PROBLEM DESCRIPTION -> Lines with the word "action" are the answer; copy each of them from the data below.

DATA LISTING ->
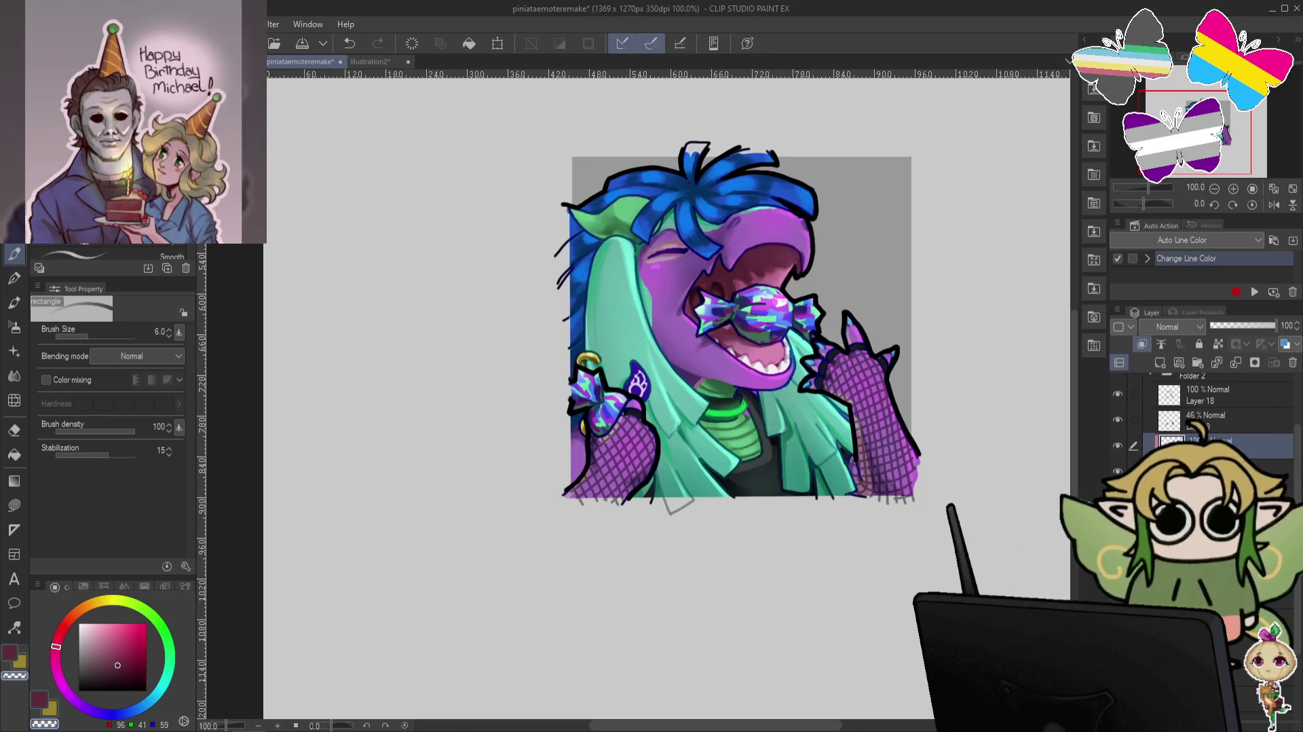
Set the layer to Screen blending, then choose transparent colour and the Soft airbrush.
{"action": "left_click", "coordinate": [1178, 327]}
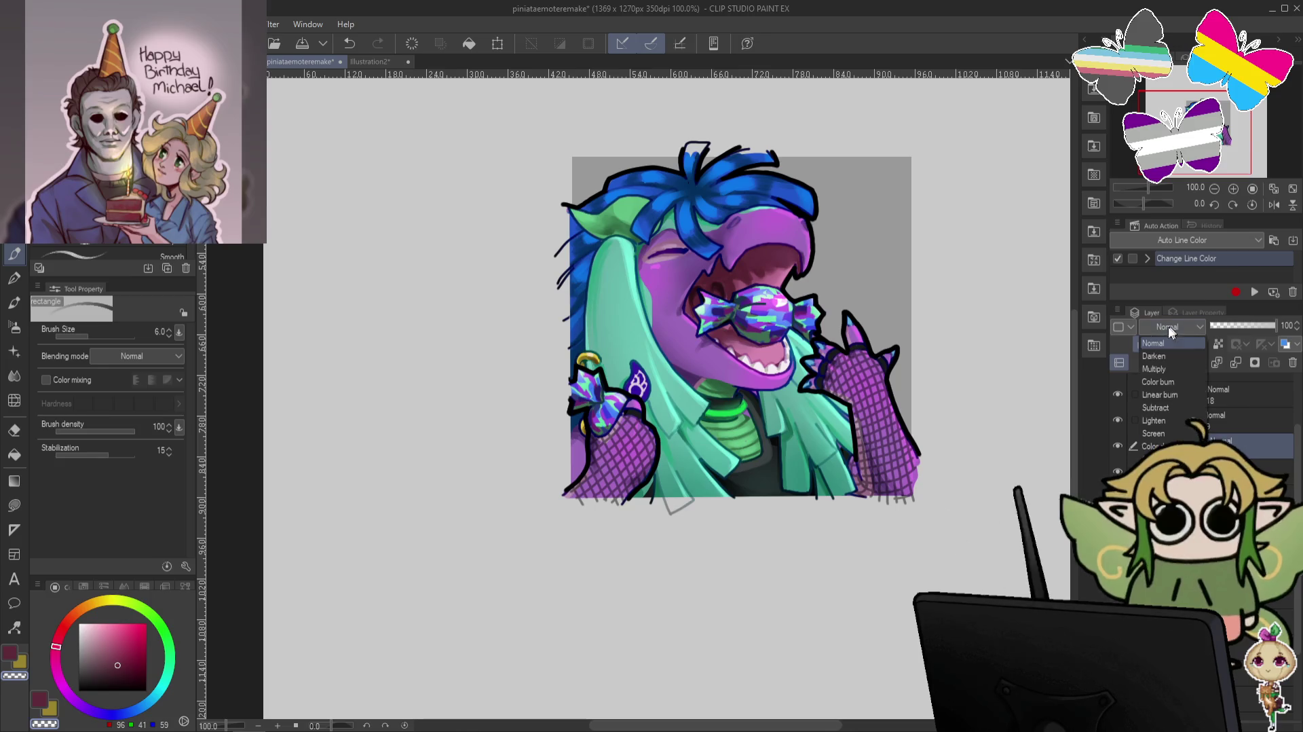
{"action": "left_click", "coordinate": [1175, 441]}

==

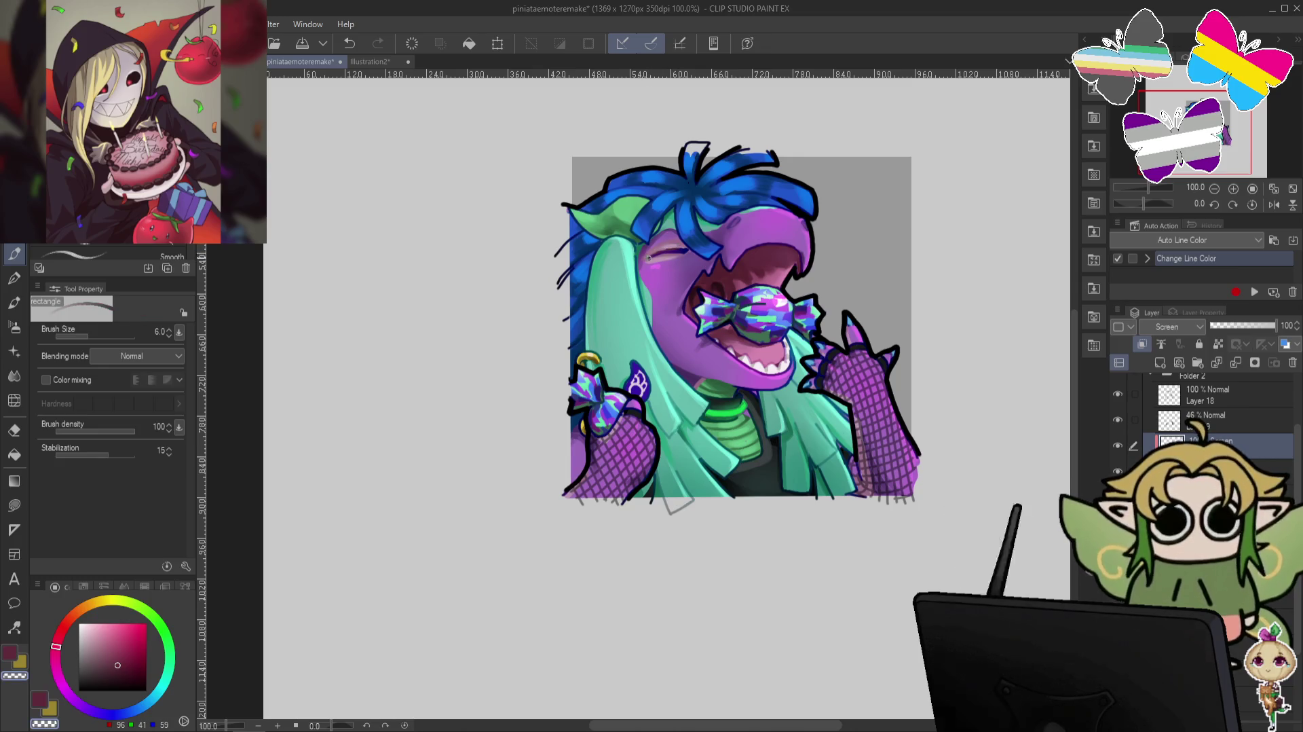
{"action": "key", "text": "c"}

RESPONSE AREA ->
{"action": "left_click", "coordinate": [1178, 327]}
{"action": "left_click", "coordinate": [1175, 441]}
{"action": "key", "text": "c"}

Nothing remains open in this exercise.